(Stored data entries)

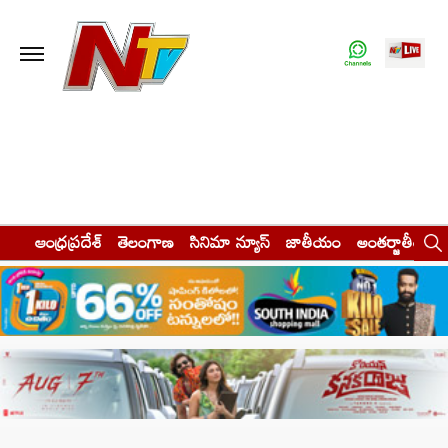
ఆంధ్రప్రదేశ్
తెలంగాణ
సినిమా న్యూస్
జాతీయం
అంతర్జాతీయం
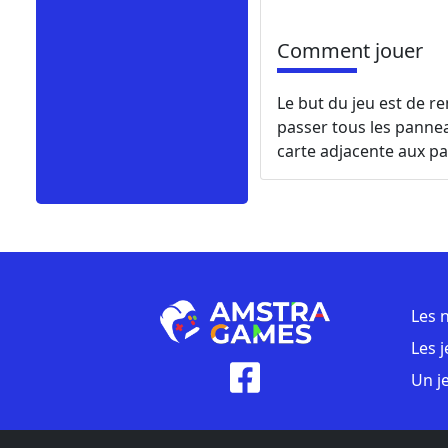
Comment jouer
Le but du jeu est de re
passer tous les pannea
carte adjacente aux p
Les 
Les 
Un j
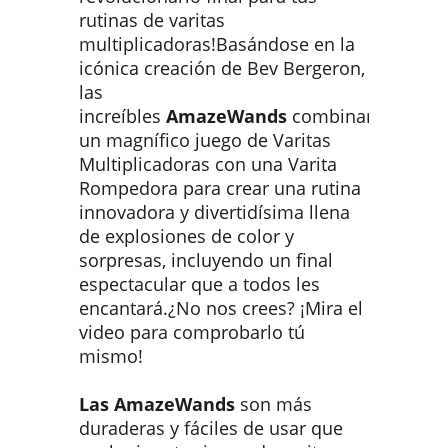
rutinas de varitas
multiplicadoras!Basándose en la
icónica creación de Bev Bergeron,
las
increíbles
AmazeWands
combinan
un magnífico juego de Varitas
Multiplicadoras con una Varita
Rompedora para crear una rutina
innovadora y divertidísima llena
de explosiones de color y
sorpresas, incluyendo un final
espectacular que a todos les
encantará.¿No nos crees? ¡Mira el
video para comprobarlo tú
mismo!
Las AmazeWands
son más
duraderas y fáciles de usar que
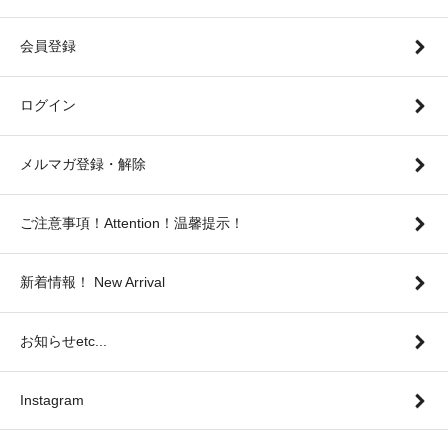
会員登録
ログイン
メルマガ登録・解除
ご注意事項！Attention！温馨提示！
新着情報！ New Arrival
お知らせetc...
Instagram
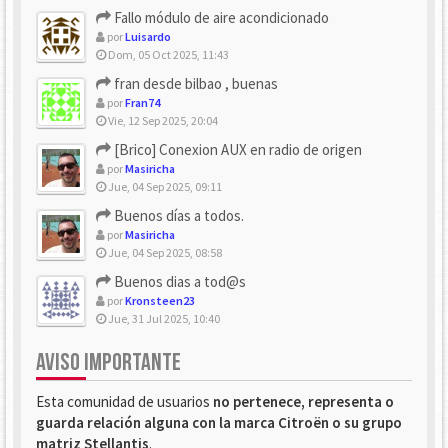
Fallo módulo de aire acondicionado
por
Luisardo
Dom, 05 Oct 2025, 11:43
fran desde bilbao , buenas
por
Fran74
Vie, 12 Sep 2025, 20:04
[Brico] Conexion AUX en radio de origen
por
Masiricha
Jue, 04 Sep 2025, 09:11
Buenos días a todos.
por
Masiricha
Jue, 04 Sep 2025, 08:58
Buenos dias a tod@s
por
Kronsteen23
Jue, 31 Jul 2025, 10:40
AVISO IMPORTANTE
Esta comunidad de usuarios
no pertenece, representa o
guarda relación alguna con la marca Citroën o su grupo
matriz Stellantis
.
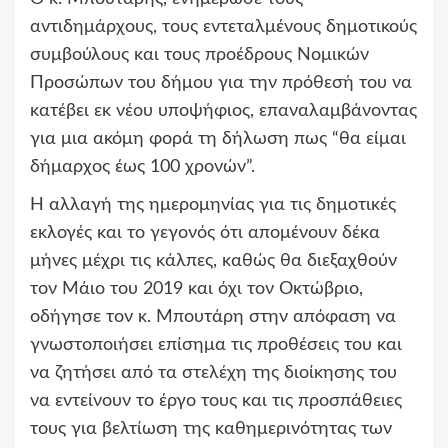
αντιδημάρχους, τους εντεταλμένους δημοτικούς
συμβούλους και τους προέδρους Νομικών
Προσώπων του δήμου για την πρόθεσή του να
κατέβει εκ νέου υποψήφιος, επαναλαμβάνοντας
για μια ακόμη φορά τη δήλωση πως “θα είμαι
δήμαρχος έως 100 χρονών”.
Η αλλαγή της ημερομηνίας για τις δημοτικές
εκλογές και το γεγονός ότι απομένουν δέκα
μήνες μέχρι τις κάλπες, καθώς θα διεξαχθούν
τον Μάιο του 2019 και όχι τον Οκτώβριο,
οδήγησε τον κ. Μπουτάρη στην απόφαση να
γνωστοποιήσει επίσημα τις προθέσεις του και
να ζητήσει από τα στελέχη της διοίκησης του
να εντείνουν το έργο τους και τις προσπάθειες
τους για βελτίωση της καθημερινότητας των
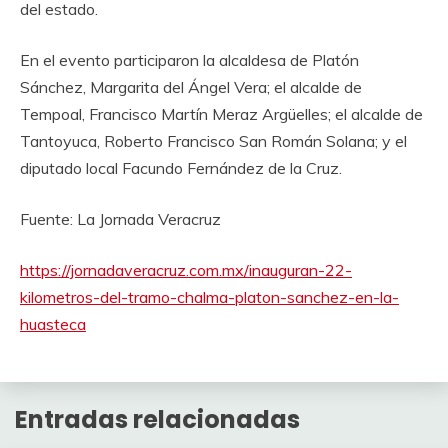
del estado.
En el evento participaron la alcaldesa de Platón
Sánchez, Margarita del Ángel Vera; el alcalde de
Tempoal, Francisco Martín Meraz Argüelles; el alcalde de
Tantoyuca, Roberto Francisco San Román Solana; y el
diputado local Facundo Fernández de la Cruz.
Fuente: La Jornada Veracruz
https://jornadaveracruz.com.mx/inauguran-22-
kilometros-del-tramo-chalma-platon-sanchez-en-la-
huasteca
Entradas relacionadas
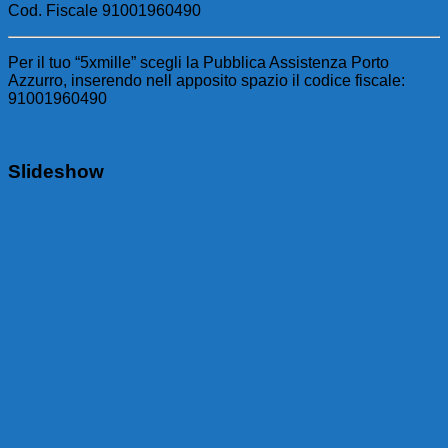
Cod. Fiscale 91001960490
Per il tuo “5xmille” scegli la Pubblica Assistenza Porto
Azzurro, inserendo nell apposito spazio il codice fiscale:
91001960490
Slideshow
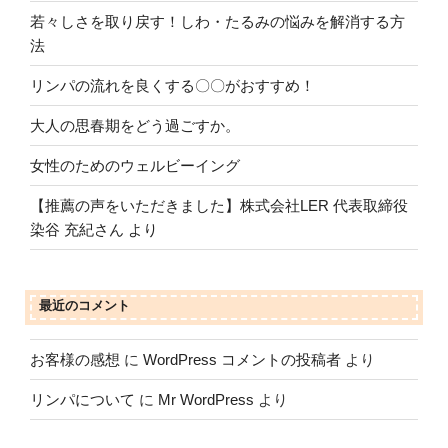
若々しさを取り戻す！しわ・たるみの悩みを解消する方
法
リンパの流れを良くする〇〇がおすすめ！
大人の思春期をどう過ごすか。
女性のためのウェルビーイング
【推薦の声をいただきました】株式会社LER 代表取締役
染谷 充紀さん より
最近のコメント
お客様の感想
に
WordPress コメントの投稿者
より
リンパについて
に
Mr WordPress
より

**Assignment**
Set down every entry above verbatim, without pictures.

**Answer to the exercise**
ఆంధ్రప్రదేశ్
తెలంగాణ
సినిమా న్యూస్
జాతీయం
అంతర్జాతీయం
Comment jouer
Le but du jeu est de re
passer tous les pannea
carte adjacente aux p
Les 
Les 
Un j
rutinas de varitas
multiplicadoras!Basándose en la
icónica creación de Bev Bergeron,
las
increíbles
AmazeWands
combinan
un magnífico juego de Varitas
Multiplicadoras con una Varita
Rompedora para crear una rutina
innovadora y divertidísima llena
de explosiones de color y
sorpresas, incluyendo un final
espectacular que a todos les
encantará.¿No nos crees? ¡Mira el
video para comprobarlo tú
mismo!
Las AmazeWands
son más
duraderas y fáciles de usar que
会員登録
ログイン
メルマガ登録・解除
ご注意事項！Attention！温馨提示！
新着情報！ New Arrival
お知らせetc...
Instagram
Fallo módulo de aire acondicionado
por
Luisardo
Dom, 05 Oct 2025, 11:43
fran desde bilbao , buenas
por
Fran74
Vie, 12 Sep 2025, 20:04
[Brico] Conexion AUX en radio de origen
por
Masiricha
Jue, 04 Sep 2025, 09:11
Buenos días a todos.
por
Masiricha
Jue, 04 Sep 2025, 08:58
Buenos dias a tod@s
por
Kronsteen23
Jue, 31 Jul 2025, 10:40
AVISO IMPORTANTE
Esta comunidad de usuarios
no pertenece, representa o
guarda relación alguna con la marca Citroën o su grupo
matriz Stellantis
.
αντιδημάρχους, τους εντεταλμένους δημοτικούς
συμβούλους και τους προέδρους Νομικών
Προσώπων του δήμου για την πρόθεσή του να
κατέβει εκ νέου υποψήφιος, επαναλαμβάνοντας
για μια ακόμη φορά τη δήλωση πως “θα είμαι
δήμαρχος έως 100 χρονών”.
Η αλλαγή της ημερομηνίας για τις δημοτικές
εκλογές και το γεγονός ότι απομένουν δέκα
μήνες μέχρι τις κάλπες, καθώς θα διεξαχθούν
τον Μάιο του 2019 και όχι τον Οκτώβριο,
οδήγησε τον κ. Μπουτάρη στην απόφαση να
γνωστοποιήσει επίσημα τις προθέσεις του και
να ζητήσει από τα στελέχη της διοίκησης του
να εντείνουν το έργο τους και τις προσπάθειες
τους για βελτίωση της καθημερινότητας των
del estado.
En el evento participaron la alcaldesa de Platón
Sánchez, Margarita del Ángel Vera; el alcalde de
Tempoal, Francisco Martín Meraz Argüelles; el alcalde de
Tantoyuca, Roberto Francisco San Román Solana; y el
diputado local Facundo Fernández de la Cruz.
Fuente: La Jornada Veracruz
https://jornadaveracruz.com.mx/inauguran-22-
kilometros-del-tramo-chalma-platon-sanchez-en-la-
huasteca
Entradas relacionadas
Cod. Fiscale 91001960490
Per il tuo “5xmille” scegli la Pubblica Assistenza Porto
Azzurro, inserendo nell apposito spazio il codice fiscale:
91001960490
Slideshow
若々しさを取り戻す！しわ・たるみの悩みを解消する方
法
リンパの流れを良くする〇〇がおすすめ！
大人の思春期をどう過ごすか。
女性のためのウェルビーイング
【推薦の声をいただきました】株式会社LER 代表取締役
染谷 充紀さん より
最近のコメント
お客様の感想
に
WordPress コメントの投稿者
より
リンパについて
に
Mr WordPress
より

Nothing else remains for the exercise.